Primary Driver: psycopg2-binary (low-level) / SQLAlchemy (ORM) — versions >=2.9.0 / >=2.0.0

from sqlalchemy import create_engine
from sqlalchemy.pool import QueuePool

engine = create_engine(
    "postgresql+psycopg2://user:pass@pgbouncer:6432/sentinel",
    poolclass=QueuePool,
    pool_size=20,
    max_overflow=10,
    pool_pre_ping=True,
    pool_recycle=3600
)

PgBouncer Configuration (prod):

  • pool_mode = transaction — connection returned to pool after each transaction.
  • max_client_conn = 1000
  • default_pool_size = 20 per user/database pair.
  • Listen port: 6432 (separate from direct RDS port 5432 for admin access).

Connection Best Practices:

  • Always use pool_pre_ping=True to avoid stale connections after failover.
  • Set application_name in connection string for per-service query tracking in pg_stat_activity.
  • Use read replicas for heavy reporting queries to offload the primary.
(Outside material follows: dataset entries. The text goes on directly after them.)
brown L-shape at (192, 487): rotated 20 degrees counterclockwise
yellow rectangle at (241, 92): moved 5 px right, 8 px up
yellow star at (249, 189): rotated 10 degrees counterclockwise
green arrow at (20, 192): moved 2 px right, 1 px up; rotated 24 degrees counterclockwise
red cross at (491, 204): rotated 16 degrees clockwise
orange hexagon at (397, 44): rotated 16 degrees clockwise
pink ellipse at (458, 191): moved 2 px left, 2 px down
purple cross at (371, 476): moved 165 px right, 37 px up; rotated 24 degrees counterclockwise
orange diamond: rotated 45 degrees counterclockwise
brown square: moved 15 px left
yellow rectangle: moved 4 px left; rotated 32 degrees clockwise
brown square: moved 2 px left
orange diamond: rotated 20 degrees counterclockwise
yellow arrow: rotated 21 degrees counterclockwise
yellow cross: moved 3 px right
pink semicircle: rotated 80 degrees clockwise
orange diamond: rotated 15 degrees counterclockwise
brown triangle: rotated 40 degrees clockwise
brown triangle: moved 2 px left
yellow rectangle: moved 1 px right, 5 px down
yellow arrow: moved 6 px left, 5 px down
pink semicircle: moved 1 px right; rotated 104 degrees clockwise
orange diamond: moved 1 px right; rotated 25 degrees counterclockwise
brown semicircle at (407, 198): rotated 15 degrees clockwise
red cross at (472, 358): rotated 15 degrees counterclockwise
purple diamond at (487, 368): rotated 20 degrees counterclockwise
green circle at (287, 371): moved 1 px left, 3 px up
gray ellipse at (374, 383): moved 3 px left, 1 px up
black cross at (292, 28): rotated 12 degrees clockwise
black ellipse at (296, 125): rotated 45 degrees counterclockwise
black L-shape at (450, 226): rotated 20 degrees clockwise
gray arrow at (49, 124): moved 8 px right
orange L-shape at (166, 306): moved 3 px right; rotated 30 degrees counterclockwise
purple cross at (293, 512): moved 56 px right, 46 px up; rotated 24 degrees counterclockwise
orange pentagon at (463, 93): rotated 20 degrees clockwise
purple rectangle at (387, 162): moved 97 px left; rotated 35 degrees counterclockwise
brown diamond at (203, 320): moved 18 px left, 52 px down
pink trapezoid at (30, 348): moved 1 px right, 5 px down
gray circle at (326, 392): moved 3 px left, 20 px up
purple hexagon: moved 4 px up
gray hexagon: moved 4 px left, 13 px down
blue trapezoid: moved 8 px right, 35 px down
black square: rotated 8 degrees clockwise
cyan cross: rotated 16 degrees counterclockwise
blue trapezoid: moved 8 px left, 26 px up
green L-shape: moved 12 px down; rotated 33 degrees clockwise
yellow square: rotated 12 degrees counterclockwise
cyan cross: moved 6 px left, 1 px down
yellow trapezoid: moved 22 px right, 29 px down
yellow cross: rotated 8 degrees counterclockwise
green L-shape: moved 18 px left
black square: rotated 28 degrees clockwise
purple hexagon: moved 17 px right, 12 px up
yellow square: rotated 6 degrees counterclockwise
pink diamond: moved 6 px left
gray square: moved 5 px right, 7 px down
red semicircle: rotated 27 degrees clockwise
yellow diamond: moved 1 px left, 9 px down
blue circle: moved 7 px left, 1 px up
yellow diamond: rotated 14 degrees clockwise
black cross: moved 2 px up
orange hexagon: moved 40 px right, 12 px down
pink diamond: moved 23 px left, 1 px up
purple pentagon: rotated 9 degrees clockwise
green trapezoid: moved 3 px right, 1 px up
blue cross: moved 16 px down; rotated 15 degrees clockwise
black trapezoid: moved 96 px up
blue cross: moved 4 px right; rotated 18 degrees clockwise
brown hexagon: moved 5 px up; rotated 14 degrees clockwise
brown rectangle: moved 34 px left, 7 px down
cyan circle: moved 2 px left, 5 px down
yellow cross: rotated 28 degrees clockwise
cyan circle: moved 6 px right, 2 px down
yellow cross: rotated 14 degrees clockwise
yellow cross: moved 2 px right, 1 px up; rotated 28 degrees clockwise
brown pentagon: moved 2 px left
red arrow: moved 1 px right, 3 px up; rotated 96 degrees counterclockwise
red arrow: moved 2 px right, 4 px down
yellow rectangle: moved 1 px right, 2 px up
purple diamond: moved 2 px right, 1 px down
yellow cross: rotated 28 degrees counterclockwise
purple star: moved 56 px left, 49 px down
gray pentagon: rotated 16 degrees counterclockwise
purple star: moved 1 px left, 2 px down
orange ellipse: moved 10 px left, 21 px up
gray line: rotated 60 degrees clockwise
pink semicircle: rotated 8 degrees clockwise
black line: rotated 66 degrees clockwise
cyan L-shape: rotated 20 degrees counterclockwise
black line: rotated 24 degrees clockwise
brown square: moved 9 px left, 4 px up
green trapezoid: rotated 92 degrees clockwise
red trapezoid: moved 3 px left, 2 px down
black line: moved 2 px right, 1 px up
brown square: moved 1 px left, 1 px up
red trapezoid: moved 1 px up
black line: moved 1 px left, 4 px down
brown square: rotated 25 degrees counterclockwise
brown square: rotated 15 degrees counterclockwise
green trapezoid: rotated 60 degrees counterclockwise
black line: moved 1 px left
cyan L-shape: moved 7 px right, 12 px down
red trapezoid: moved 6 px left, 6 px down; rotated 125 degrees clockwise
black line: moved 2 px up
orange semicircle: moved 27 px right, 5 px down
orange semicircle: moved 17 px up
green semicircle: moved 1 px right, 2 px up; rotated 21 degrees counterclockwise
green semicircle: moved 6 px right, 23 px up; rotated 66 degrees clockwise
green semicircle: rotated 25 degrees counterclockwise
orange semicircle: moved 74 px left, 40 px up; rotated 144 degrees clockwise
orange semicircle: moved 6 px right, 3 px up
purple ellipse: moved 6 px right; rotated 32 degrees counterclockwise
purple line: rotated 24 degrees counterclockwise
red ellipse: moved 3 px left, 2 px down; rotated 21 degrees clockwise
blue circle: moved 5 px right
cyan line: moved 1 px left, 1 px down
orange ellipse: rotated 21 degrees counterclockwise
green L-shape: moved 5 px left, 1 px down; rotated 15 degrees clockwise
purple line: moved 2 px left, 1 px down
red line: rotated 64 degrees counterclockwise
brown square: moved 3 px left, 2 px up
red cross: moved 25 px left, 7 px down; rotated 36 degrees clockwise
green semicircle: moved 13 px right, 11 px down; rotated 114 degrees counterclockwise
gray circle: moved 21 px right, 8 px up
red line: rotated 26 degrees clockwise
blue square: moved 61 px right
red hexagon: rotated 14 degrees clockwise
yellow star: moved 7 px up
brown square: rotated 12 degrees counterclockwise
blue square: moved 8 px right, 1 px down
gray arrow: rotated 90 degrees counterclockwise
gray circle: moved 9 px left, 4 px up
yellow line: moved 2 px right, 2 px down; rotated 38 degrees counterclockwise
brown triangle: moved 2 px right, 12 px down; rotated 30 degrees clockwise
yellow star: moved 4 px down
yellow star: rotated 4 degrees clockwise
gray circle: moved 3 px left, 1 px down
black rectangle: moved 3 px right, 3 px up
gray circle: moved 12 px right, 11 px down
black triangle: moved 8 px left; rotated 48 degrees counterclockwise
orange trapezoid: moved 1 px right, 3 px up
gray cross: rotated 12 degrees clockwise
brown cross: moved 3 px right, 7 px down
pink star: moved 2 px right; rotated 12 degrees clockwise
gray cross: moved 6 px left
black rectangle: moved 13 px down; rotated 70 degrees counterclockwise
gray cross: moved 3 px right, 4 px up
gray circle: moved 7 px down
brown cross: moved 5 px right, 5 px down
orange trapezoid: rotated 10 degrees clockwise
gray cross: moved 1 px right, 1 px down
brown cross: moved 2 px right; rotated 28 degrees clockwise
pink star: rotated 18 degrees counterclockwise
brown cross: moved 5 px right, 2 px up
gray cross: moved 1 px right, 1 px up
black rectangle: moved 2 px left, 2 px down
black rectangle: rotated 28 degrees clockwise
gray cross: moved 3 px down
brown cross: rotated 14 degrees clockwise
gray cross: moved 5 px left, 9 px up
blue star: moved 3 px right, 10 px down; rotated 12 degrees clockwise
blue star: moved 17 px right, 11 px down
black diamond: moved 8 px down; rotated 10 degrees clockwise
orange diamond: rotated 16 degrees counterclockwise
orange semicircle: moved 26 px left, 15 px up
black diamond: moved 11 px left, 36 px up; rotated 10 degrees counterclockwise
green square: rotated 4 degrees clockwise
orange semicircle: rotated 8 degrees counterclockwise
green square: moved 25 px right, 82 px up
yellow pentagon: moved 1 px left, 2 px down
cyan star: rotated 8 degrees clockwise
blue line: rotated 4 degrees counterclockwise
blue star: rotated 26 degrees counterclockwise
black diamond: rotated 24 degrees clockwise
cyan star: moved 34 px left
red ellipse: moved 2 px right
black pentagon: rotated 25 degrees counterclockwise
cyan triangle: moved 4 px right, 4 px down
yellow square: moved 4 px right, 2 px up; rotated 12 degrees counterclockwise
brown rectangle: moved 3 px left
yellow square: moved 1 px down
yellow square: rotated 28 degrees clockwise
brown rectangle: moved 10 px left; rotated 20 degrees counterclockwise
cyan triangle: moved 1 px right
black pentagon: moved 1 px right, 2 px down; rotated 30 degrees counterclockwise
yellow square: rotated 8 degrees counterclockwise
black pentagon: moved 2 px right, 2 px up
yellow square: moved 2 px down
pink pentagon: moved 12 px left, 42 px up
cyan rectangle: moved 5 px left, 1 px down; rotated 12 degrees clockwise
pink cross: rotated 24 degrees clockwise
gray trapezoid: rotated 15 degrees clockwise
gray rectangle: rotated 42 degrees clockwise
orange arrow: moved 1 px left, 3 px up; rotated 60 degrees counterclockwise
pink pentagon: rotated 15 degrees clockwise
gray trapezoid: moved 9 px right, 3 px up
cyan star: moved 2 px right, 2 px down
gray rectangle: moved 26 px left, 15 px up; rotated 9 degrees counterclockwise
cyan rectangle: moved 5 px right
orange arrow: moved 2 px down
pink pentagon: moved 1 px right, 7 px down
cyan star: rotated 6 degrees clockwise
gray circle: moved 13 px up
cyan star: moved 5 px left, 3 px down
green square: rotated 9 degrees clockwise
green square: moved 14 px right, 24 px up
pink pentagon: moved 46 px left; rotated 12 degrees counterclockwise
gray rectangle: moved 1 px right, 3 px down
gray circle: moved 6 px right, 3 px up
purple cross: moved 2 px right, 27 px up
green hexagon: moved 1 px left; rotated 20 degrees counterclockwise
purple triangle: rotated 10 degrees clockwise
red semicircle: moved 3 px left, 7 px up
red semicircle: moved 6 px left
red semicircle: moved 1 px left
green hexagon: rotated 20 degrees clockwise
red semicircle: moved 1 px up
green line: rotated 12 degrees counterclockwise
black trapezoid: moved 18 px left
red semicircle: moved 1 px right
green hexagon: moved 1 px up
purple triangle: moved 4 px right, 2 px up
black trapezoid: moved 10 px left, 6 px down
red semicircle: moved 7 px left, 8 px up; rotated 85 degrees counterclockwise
Backup & Disaster Recovery

Strategy Frequency Retention RPO RTO
Automated Backups Daily + transaction logs 7 days 5 minutes < 30 minutes
Manual DB Snapshots Pre-release Indefinite Zero < 30 minutes
Cross-Region Read Replica Async replication N/A < 1 minute < 15 minutes (promote)
Logical Exports (pg_dump) Weekly (schema-only) 30 days N/A Hours

DR Runbook:

  1. Initiate failover: RDS automatically promotes standby in Multi-AZ; verify with aws rds describe-db-instances.
  2. For regional DR, promote cross-region read replica: aws rds promote-read-replica.
  3. Update PgBouncer DNS target via Route 53 failover routing.
  4. Verify data consistency with pg_dump --schema-only checksum comparison.

Performance Tuning

Parameter Group Settings (prod):

Parameter Value Rationale
shared_buffers 25% of RAM Cache hot tables and indexes
effective_cache_size 75% of RAM Optimizer hint for index vs. seq scan
work_mem 256 MB Sort/hash operations per connection
maintenance_work_mem 1 GB VACUUM, CREATE INDEX speed
max_connections 500 Upper bound before PgBouncer saturation
log_min_duration_statement 1000 ms Capture slow queries for tuning

Index Maintenance:

  • Run VACUUM ANALYZE nightly via RDS maintenance window.
  • Monitor index bloat with pgstattuple extension; rebuild when bloat > 30%.
  • Partition audit_logs and invocations by month (native partitioning, PostgreSQL 15).

Query Optimization:

  • Use EXPLAIN (ANALYZE, BUFFERS, FORMAT JSON) for execution plan review.
  • Add partial indexes for soft-deleted rows: WHERE deleted_at IS NULL.

Monitoring & Alerting

CloudWatch Metrics:

Metric Threshold Severity
CPUUtilization > 80% for 5 min Warning
CPUUtilization > 95% for 2 min Critical
FreeableMemory < 1 GB Critical
DatabaseConnections > 400 Warning
ReadLatency p99 > 20 ms Warning
WriteLatency p99 > 20 ms Warning
ReplicaLag > 30 seconds Warning
TransactionLogsDiskUsage > 50 GB Warning

Performance Insights:

  • Enabled on prod; review top SQL by wait state weekly.
  • Focus on IO:DataFileRead and Lock:Relation wait events.

Log Exports:

  • PostgreSQL logs → CloudWatch Logs → OpenSearch for full-text search.
  • Slow query logs → weekly tuning report via Athena.